Thursday, October 29, 2020

Searching for Quiet in a Very Noisy World


My Child Groom turned sixty three a week ago, and we celebrated a bit in advance by taking Porco and the animals out to Lake Benbrook for a few days of P and Q. We're pretty obviously not the only ones to think of this, because most of the state parks we looked at were booked up. And since he had been eager to try an Army Corps of Engineers site I checked at Benbrook (where his forest ranger sister had once worked, and which is only a couple of hours away) and found our desired window open. So, taking about two weeks to get Porco in shape to travel again, we ventured forth. This was our first trip since the pre-plague January visit to Palmetto.

The park was well-occupied, but not packed. The fact that we arrived on a Monday didn't make occupation much sparser, since many families--even in this science-denying state--are home with their kids and probably anxious to get them out before things really close down again. There was a family camped across the road in tents, but most of our other near neighbors seemed to be older couples like us. One such were full-timers in a big rig with a toad (See? I'm even learning the lingo!). They were on their way back east, but liked USACoE sites and thus were parked at Benbrook for a few days.

What was really nice, besides getting away from the local traffic noise and the next-door pool pump, was that even though the kids were noisy for a bit, the rest of the stay was blessedly quiet. And we heard no traffic at all (even though this lake is only ten miles away from Fort Worth). Very loud jet noise went over a couple of times, from the nearby Naval air station, but that only lasted long enough to scare the bejeeziz out of Molly and send her into hiding. 

Anyway.

We were camped quite near the boat ramp at the South Holiday section of the park, which made for easy walks along the shore. When I finally got the Eos SLR out (forgetting that I had a zoom lens I could have used), I managed to shoot a few bird photos, inspired by one of my favorite Skywatch Friday contributors, Rosyfinch Ramblings. I don't see awfully well these days, and tend to miss stuff I shouldn't, but I did turn around at one point quickly enough to see a couple of herons (one white and one blue) take off from tree stumps near the shore.


The Great Blue then took up residence on the railing of the pier next to the dock, and stayed there making rude noises for a while. 


After it fell silent again, I soaked up the quietude for a bit before I turned back to the campsite. On my way back, a murder of blackbirds started going at it, including crows, grackles, and a few turkey vultures. The grackles seemed to be upset about something, and after I'd taken the photo, I noticed what it was: a bald eagle! 



The eagle flew off and things quieted down, so I headed back to camp and to my hammock to read.

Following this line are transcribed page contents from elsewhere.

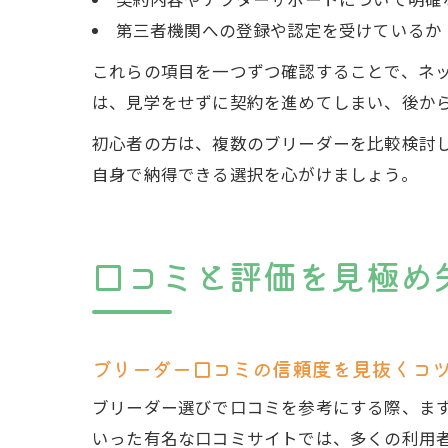
契約内容やアフターサポートについて明確
第三者機関への登録や認定を受けているか
これらの項目を一つずつ確認することで、ネ
は、見学をせずに契約を進めてしまい、後か
初心者の方は、複数のブリーダーを比較検討
自身で納得できる選択を心がけましょう。
口コミと評価を見極め
ブリーダー口コミの信頼度を見抜くコ
ブリーダー選びで口コミを参考にする際、ま
いった有名な口コミサイトでは、多くの利用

The sun was coming out and the temperature was mild enough to be able to enjoy lying in dappled sun and shade for a couple of hours. 

There were also bluebird boxes around, but I didn't see one (box or bird) until we were leaving. Had I realized that there was a box attached to a "Slow" sign on the entry road near our site, I'd have parked myself there for as long as it took. Maybe next time. And there probably will be, now that the Beloved Spouse has expanded our exit gate and it's much easier to get Porco out of the yard, and now that we know where the best spots are at this particular park. We also took advantage of a wide equestrian trail for a hike, but it's littered with trees from floods and not particularly well groomed. I managed to trip and scuff myself up a bit, but with no lasting damage. There's a bird blind not too far in, so next time we'll be better prepared to spend some time waiting for wildlife to saunter by. Nylah certainly enjoyed her many walks, and even got to see some deer on one midday stroll.

It's good to know that even fairly close-by there are places we can go to regain a measure of sanity. The next week is going to be a tough one, and I'm glad we had some time to decompress before election anxiety sets in full force. Regardless of the outcome, the Plague isn't going away around here, and we're glad to find even a short-term change of landscape to help us make it through.